Aperture

Aperture

When the going gets tough….”

In the absence of a regular weekly report of our meetings and in the current unusual circumstances, the IOM Photographic Society is taking the opportunity to provide some insight into the art of photography and some techniques and guidelines you may find interesting and helpful.

If you only ever use the “automatic” setting on your camera, then depth of field will perhaps prove challenging as understanding and taking advantage of this concept and using it creatively requires switching off the camera’s auto function and using the manual camera controls of aperture, ISO and speed settings.

Put simply, depth of field is the distance between the closest and furthest objects in your image which appear sharp – anything closer or further away becoming less and less sharp and ultimately becoming totally defocussed. In a landscape shot, for example, you would probably want the image to be sharp from foreground to background, whereas for a fast-moving action shot, it would usually be essential that the subject is in focus but perhaps unnecessary for the background. Getting those two images with a “correct” exposure and focus requires an understanding of both the aperture and the speed settings (ignoring for the moment the ISO setting).

The aperture is the “hole” in the lens through which light passes to the sensor or film plane – it can be varied from wide open (a setting usually around f2.8 or f4.0) to a very small aperture (usually f16.0 or f22.0). The settings are in a sequence – F2.8 f4.0 f5.6 f8.0 f11 f16 f22 – known a “stops”. From f2.8 onwards, each stop reduces the amount of light entering the camera by half (so f4.0 is half the light of f2.8).

To compensate and to ensure the equivalent amount of light enters the camera for the exposure, the speed settings must then be doubled for each reduction in stops – f2.8 at 1/500th is the same amount of light as f.4.0 at 1/250th, for example. The tricky bit of the physics of a lens is that the depth of field changes with the aperture – so a wide open lens at f2.8 has a very shallow depth of field whereas a setting of f16.0 or f22 gives a very wide depth of field. The two small images with this article show the changing DoF with two different aperture settings. All of which means that a landscape shot (a non-moving subject) is probably best shot on a tripod with a small aperture such as f11or f16 whereas the action shot is best done with a wide open lens at f2.8 when the speed setting is at its fastest and the action is captured.

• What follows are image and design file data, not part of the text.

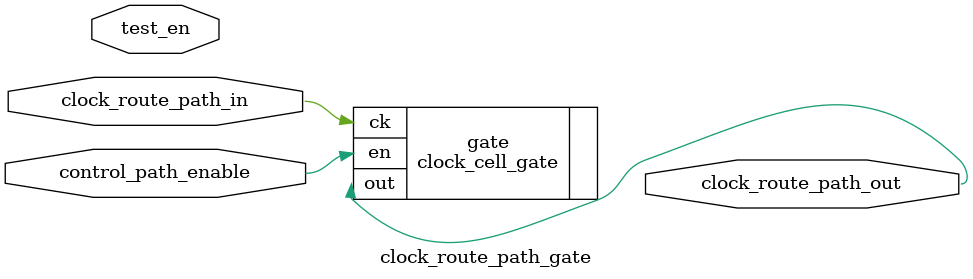
<source format=sv>
module clock_route_path_gate(
	output wire clock_route_path_out,
	input  wire clock_route_path_in,
	input  wire control_path_enable,
	input  wire test_en
);

clock_cell_gate gate(
	.ck(clock_route_path_in),
	.en(control_path_enable),
	.out(clock_route_path_out)
);

endmodule


</source>
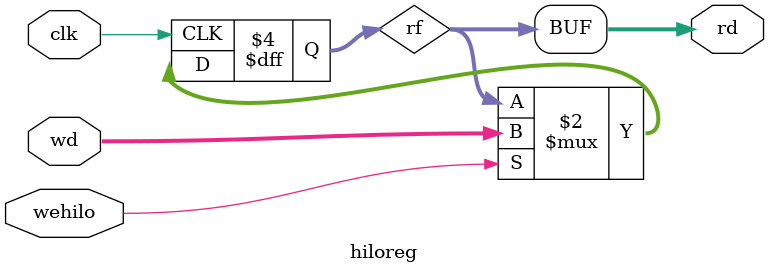
<source format=sv>
module hiloreg(
	output logic [15:0]rd, //read data output
	input logic clk,wehilo, //clock and write enable 
	input logic [15:0]wd //write data input
	);

	reg [15:0] rf;
	//declaring a register file that holds 1 16-bit register (either hi or lo)

	
	always_ff@(posedge clk)begin
		if(wehilo)begin 
			rf <= wd;
		end
	end 

	/*	
	always_ff@(posedge wehilo)begin
		rf <= wd;
	end */

	//if the write signal is enabled then the single 16 bit register is written to
	
	assign rd = rf;
	//read port always reads the single register value

endmodule

			
</source>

And one last comment – the closer you are to your subject, the narrower the depth of field..….

Given the current travel restrictions, why not try a few shots in the garden – maybe a family member sitting in a chair, using different apertures as an experiment – you’ll soon get the hang of this difficult concept!

However you take your images, if the result is pleasing and you like it, then good enough – your shots will provide a record of the day or the event and always be there to remind you of it.